## Exercise input
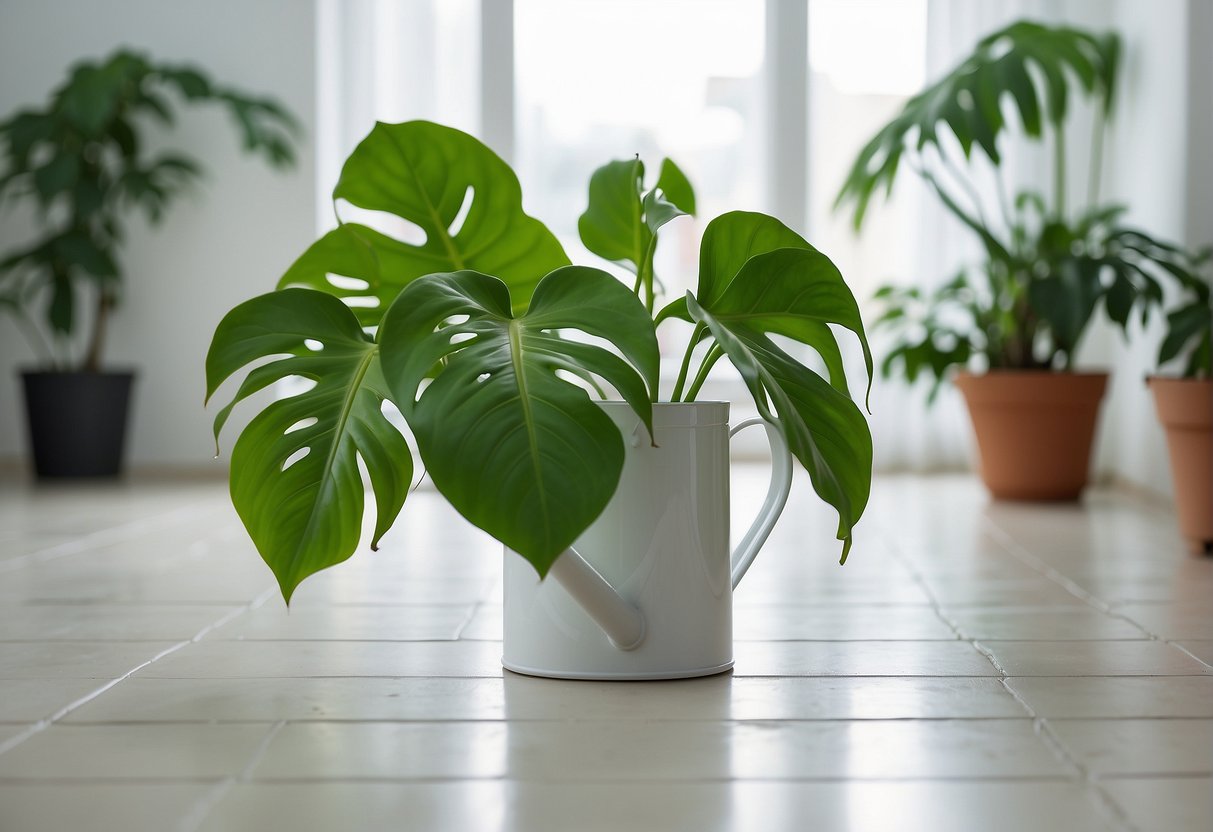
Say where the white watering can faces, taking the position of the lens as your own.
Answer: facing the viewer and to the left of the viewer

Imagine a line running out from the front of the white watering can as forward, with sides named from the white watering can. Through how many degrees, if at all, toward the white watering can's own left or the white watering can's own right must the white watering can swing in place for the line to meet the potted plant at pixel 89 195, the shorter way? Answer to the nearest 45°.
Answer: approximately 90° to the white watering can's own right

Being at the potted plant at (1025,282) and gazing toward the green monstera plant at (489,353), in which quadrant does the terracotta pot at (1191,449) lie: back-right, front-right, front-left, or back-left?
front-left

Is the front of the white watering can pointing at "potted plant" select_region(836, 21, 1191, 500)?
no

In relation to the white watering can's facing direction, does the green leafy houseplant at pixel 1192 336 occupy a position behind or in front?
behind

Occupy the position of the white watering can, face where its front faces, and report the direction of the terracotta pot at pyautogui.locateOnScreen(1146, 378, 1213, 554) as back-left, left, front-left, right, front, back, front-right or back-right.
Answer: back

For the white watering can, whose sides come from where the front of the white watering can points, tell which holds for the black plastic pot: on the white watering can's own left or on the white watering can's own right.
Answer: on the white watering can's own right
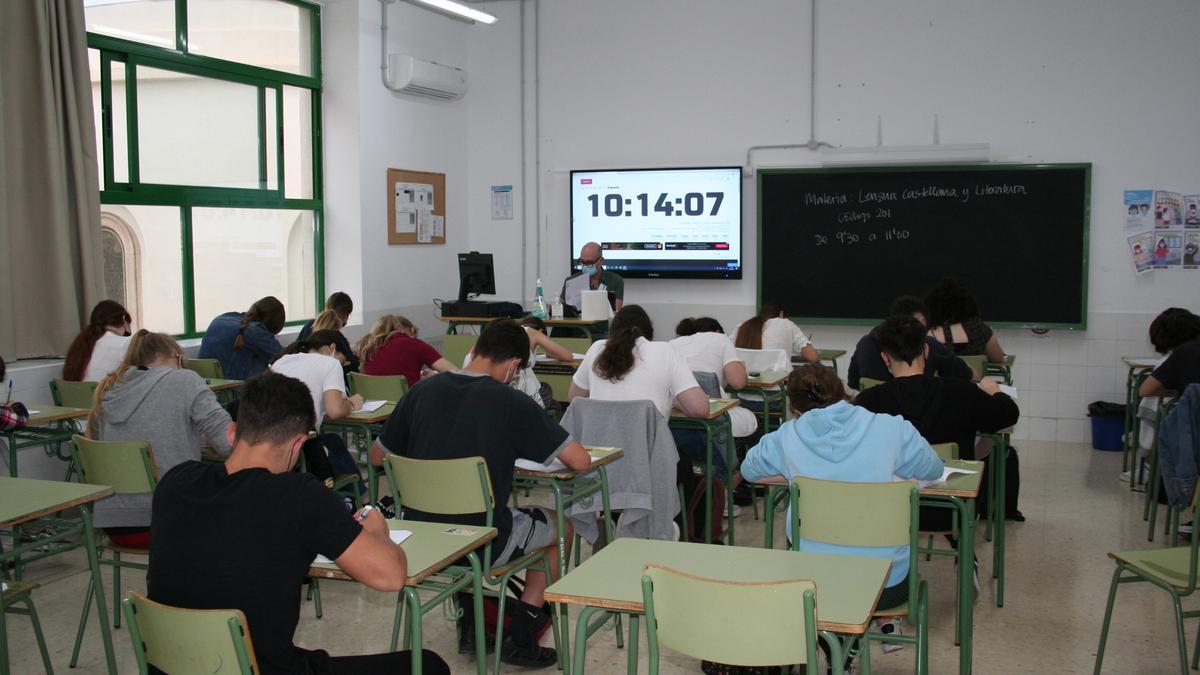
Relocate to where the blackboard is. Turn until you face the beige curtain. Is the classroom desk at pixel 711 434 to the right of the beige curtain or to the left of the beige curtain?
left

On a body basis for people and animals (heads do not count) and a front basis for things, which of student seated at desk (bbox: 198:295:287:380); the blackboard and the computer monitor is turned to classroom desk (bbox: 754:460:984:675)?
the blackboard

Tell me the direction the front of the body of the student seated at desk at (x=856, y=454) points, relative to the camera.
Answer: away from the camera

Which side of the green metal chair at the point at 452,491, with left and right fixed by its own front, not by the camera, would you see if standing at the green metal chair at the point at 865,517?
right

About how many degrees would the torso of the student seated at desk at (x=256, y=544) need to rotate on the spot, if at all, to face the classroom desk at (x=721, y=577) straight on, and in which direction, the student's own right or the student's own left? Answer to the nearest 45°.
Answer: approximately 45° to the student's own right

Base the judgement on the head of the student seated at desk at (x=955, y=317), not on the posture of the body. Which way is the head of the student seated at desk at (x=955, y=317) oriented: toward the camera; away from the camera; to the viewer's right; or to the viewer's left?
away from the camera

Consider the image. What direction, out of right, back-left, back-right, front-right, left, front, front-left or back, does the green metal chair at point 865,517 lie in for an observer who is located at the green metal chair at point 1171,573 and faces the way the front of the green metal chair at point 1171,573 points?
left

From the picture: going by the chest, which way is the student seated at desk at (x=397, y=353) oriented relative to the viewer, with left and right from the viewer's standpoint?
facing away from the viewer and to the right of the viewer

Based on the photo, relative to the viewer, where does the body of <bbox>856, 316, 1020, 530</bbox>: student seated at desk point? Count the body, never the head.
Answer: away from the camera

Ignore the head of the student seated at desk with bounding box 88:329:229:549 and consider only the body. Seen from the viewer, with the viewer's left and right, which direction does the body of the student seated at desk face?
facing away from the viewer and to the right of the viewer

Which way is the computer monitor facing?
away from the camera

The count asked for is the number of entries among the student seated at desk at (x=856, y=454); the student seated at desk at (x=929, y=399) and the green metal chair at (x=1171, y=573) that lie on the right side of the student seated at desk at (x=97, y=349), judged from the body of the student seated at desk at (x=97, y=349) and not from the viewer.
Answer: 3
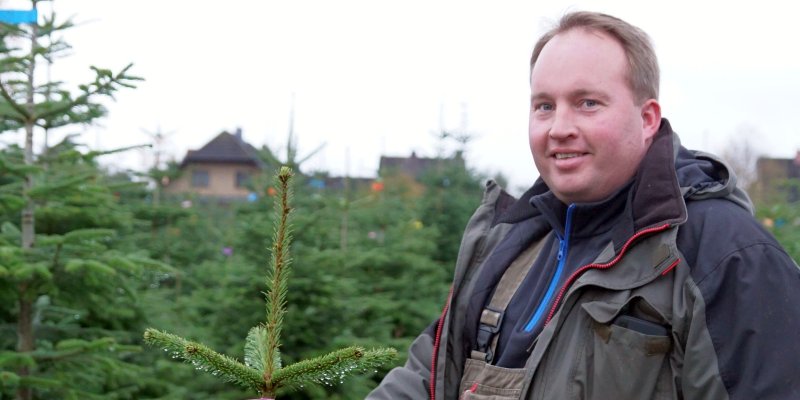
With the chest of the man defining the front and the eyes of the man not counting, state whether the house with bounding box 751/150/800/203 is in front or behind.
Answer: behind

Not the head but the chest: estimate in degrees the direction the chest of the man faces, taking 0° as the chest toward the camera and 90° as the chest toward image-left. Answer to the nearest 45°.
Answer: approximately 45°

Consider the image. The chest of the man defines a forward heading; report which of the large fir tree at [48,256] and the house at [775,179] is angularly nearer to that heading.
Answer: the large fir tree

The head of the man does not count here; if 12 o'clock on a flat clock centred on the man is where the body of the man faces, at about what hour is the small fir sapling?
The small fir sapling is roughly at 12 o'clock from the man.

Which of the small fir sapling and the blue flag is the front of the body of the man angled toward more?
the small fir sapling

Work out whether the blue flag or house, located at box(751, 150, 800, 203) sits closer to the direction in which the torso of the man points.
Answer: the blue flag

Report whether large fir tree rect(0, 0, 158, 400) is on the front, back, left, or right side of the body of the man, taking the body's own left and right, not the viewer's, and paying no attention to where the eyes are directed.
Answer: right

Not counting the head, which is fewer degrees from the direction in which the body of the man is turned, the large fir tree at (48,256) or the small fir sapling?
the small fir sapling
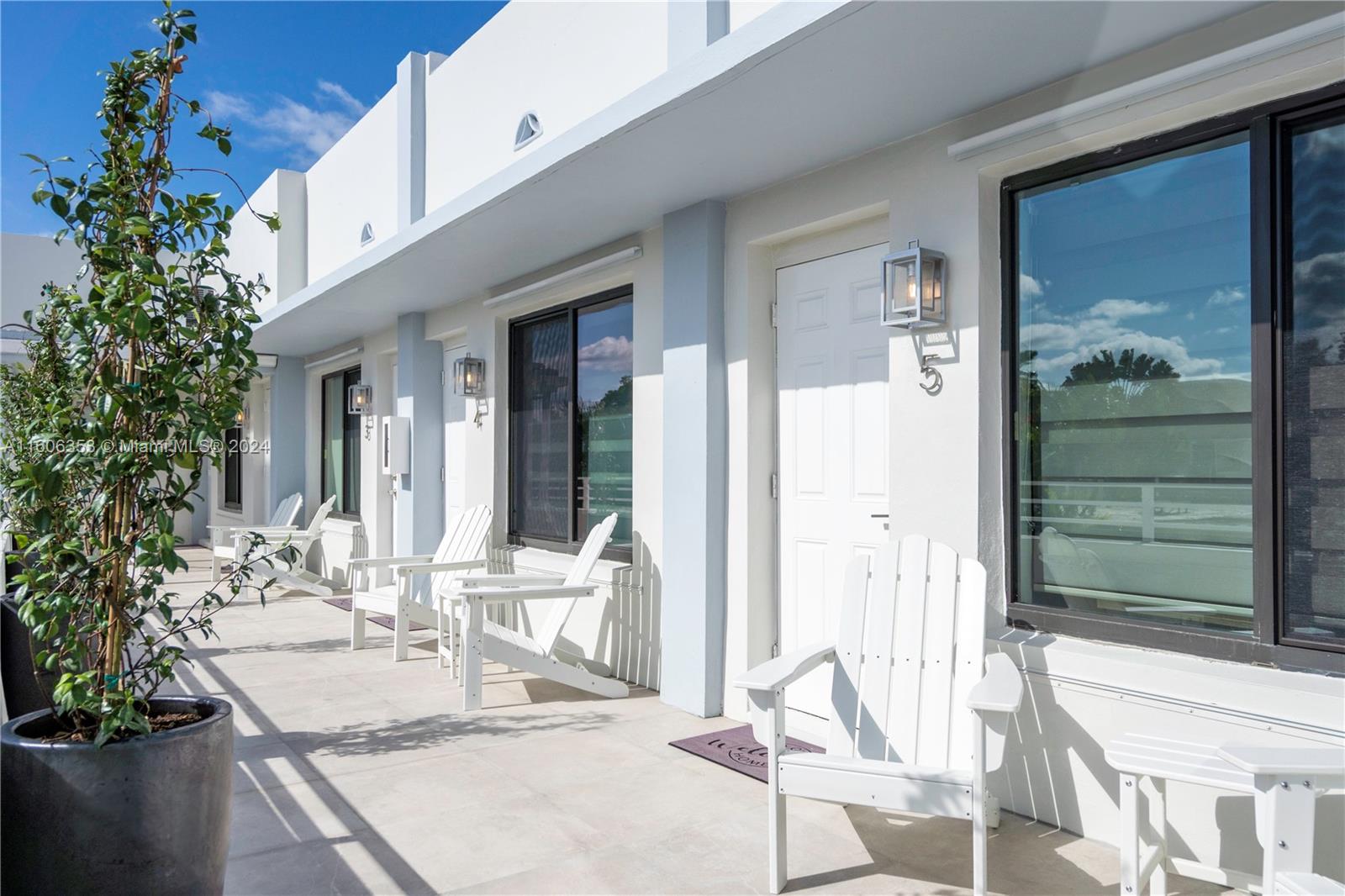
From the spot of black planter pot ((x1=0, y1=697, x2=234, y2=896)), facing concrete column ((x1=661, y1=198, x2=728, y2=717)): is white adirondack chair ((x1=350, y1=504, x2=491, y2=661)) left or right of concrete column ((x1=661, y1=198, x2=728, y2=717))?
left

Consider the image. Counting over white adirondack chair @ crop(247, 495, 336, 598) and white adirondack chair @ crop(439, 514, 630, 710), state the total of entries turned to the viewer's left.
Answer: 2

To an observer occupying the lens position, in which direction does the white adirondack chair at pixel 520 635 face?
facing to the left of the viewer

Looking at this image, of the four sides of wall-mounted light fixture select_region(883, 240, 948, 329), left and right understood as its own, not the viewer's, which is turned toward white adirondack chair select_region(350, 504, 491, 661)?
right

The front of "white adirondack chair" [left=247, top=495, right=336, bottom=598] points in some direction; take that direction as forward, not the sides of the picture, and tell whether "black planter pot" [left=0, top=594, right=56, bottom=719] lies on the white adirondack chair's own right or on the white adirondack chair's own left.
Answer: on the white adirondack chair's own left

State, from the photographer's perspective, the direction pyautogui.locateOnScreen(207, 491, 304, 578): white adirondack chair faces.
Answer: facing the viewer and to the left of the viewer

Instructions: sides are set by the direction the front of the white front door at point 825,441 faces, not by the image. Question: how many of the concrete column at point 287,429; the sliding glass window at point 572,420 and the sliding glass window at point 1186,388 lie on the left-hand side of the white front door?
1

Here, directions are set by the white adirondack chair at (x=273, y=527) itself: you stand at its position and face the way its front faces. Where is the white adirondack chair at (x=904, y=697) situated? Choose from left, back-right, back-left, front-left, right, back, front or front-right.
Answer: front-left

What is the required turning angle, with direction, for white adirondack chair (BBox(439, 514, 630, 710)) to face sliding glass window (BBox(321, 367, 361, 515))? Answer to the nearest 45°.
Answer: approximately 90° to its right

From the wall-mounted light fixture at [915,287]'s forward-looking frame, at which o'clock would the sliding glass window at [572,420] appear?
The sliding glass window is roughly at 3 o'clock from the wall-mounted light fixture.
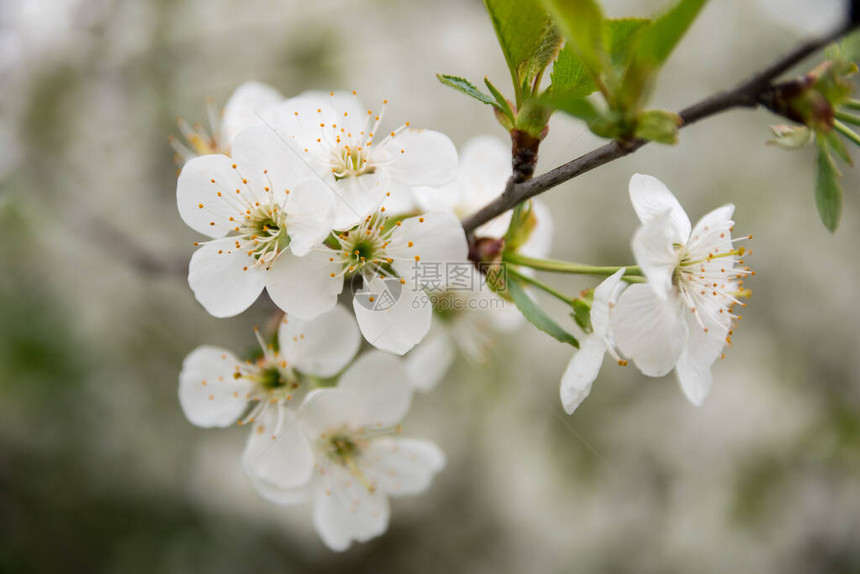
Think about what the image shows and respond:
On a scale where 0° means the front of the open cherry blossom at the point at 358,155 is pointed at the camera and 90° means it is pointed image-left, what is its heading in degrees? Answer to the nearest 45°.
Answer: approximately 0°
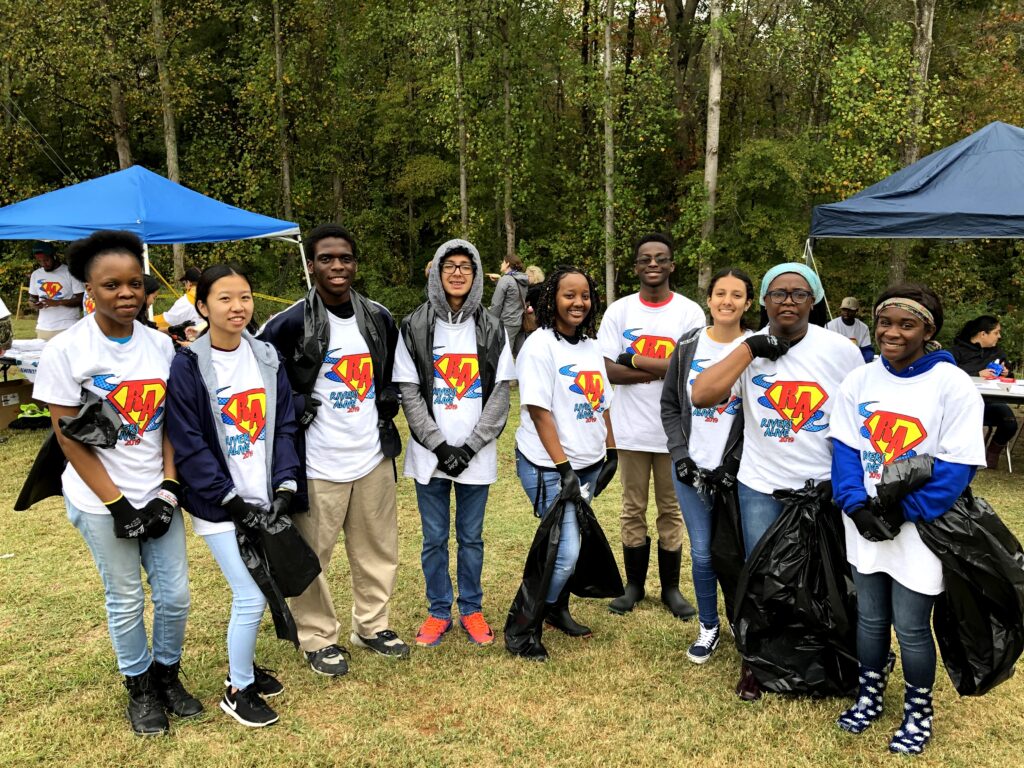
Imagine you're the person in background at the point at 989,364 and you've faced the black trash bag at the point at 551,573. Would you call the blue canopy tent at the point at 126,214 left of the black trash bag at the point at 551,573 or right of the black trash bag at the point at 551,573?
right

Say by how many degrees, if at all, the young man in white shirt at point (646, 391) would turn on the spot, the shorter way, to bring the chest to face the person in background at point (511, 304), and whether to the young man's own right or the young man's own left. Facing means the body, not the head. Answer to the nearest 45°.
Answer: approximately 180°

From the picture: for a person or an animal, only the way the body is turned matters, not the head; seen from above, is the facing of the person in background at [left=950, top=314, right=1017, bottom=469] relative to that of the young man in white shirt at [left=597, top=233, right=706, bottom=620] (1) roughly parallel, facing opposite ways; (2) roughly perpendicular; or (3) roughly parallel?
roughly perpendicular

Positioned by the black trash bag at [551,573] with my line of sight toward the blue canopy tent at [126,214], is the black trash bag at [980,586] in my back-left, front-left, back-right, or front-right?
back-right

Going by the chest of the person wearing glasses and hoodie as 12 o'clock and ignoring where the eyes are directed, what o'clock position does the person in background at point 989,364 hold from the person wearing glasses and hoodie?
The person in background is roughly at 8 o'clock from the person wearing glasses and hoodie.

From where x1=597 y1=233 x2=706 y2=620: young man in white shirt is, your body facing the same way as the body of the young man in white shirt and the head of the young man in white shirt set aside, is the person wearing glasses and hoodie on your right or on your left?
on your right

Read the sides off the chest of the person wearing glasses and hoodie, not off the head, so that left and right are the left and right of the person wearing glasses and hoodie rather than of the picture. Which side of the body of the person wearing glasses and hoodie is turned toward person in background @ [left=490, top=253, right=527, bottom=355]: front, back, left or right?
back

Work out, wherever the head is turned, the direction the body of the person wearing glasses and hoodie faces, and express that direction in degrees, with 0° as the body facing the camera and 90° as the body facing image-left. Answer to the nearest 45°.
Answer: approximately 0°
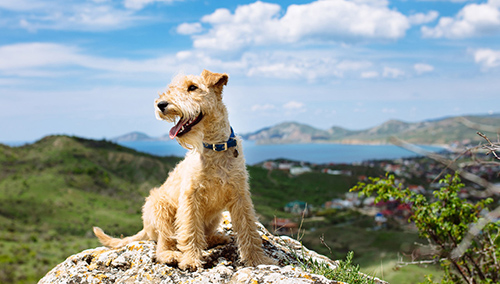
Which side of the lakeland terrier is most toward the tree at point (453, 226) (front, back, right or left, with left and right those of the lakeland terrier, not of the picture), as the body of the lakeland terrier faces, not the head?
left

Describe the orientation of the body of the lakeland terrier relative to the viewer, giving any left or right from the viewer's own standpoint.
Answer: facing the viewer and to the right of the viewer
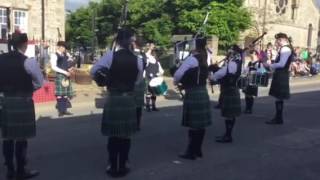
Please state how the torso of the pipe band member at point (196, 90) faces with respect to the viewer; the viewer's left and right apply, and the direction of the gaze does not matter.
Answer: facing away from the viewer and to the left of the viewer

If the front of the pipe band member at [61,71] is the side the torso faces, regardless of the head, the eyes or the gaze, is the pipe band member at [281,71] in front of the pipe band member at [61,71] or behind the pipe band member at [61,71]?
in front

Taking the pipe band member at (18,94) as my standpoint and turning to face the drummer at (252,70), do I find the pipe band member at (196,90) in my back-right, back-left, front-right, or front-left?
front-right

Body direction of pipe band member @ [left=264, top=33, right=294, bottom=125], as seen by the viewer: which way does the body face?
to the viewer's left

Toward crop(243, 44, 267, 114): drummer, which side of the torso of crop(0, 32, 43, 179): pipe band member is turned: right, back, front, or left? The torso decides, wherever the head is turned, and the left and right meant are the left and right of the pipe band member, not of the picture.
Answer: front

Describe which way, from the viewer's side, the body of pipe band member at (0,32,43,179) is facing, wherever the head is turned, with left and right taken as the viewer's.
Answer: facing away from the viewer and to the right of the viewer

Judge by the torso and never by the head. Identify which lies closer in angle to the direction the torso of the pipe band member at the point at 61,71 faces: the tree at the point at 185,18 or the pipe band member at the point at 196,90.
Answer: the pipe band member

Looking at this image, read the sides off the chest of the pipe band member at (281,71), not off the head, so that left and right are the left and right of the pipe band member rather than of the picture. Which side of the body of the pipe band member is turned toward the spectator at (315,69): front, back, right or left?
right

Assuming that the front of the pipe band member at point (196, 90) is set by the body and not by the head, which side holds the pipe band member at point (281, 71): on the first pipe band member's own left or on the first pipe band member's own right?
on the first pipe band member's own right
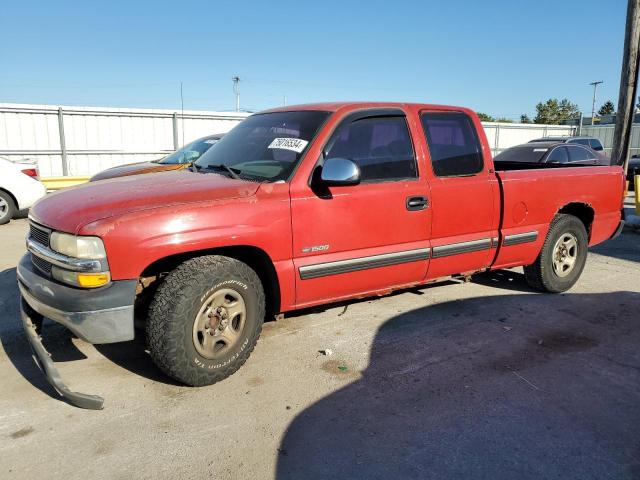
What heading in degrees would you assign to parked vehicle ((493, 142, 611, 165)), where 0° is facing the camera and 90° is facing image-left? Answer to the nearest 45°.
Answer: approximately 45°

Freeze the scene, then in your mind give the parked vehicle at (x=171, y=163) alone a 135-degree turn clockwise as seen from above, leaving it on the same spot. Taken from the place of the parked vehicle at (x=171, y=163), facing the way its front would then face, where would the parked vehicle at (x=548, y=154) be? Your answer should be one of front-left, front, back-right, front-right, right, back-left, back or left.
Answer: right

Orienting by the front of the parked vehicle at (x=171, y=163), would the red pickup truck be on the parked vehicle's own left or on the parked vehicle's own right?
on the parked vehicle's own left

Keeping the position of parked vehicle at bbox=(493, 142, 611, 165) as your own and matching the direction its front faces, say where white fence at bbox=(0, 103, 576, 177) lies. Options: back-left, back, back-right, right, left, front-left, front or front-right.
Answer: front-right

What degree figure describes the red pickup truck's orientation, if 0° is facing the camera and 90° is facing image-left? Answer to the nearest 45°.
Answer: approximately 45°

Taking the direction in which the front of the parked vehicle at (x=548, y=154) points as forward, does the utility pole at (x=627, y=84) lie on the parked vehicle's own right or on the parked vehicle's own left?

## What is expected
Rewrite the stretch of the data from the line containing "With the chest" through the line containing "The small fir sapling is", changing every "chest" to "torso" and leaving everything else unchanged.

## Task solution
With the torso of the man defining the front and the eyes of the man not counting, state whether the house with bounding box 751/150/800/203 is in front or behind.
Answer: behind

Not the head but the torso: estimate in degrees the direction the torso of the man faces, taking 0° as the torso toward the camera and 90° as the torso toward image-left. Answer to the nearest 45°.
Answer: approximately 45°

Consider the image. The torso of the man defines a forward heading; report which of the large fir tree at [48,256] and the house at [775,179] is angularly nearer to that heading.
Answer: the large fir tree

The head of the man does not count here; if 12 o'clock on a flat clock centred on the man is where the body of the man faces, at about what hour is the small fir sapling?
The small fir sapling is roughly at 12 o'clock from the man.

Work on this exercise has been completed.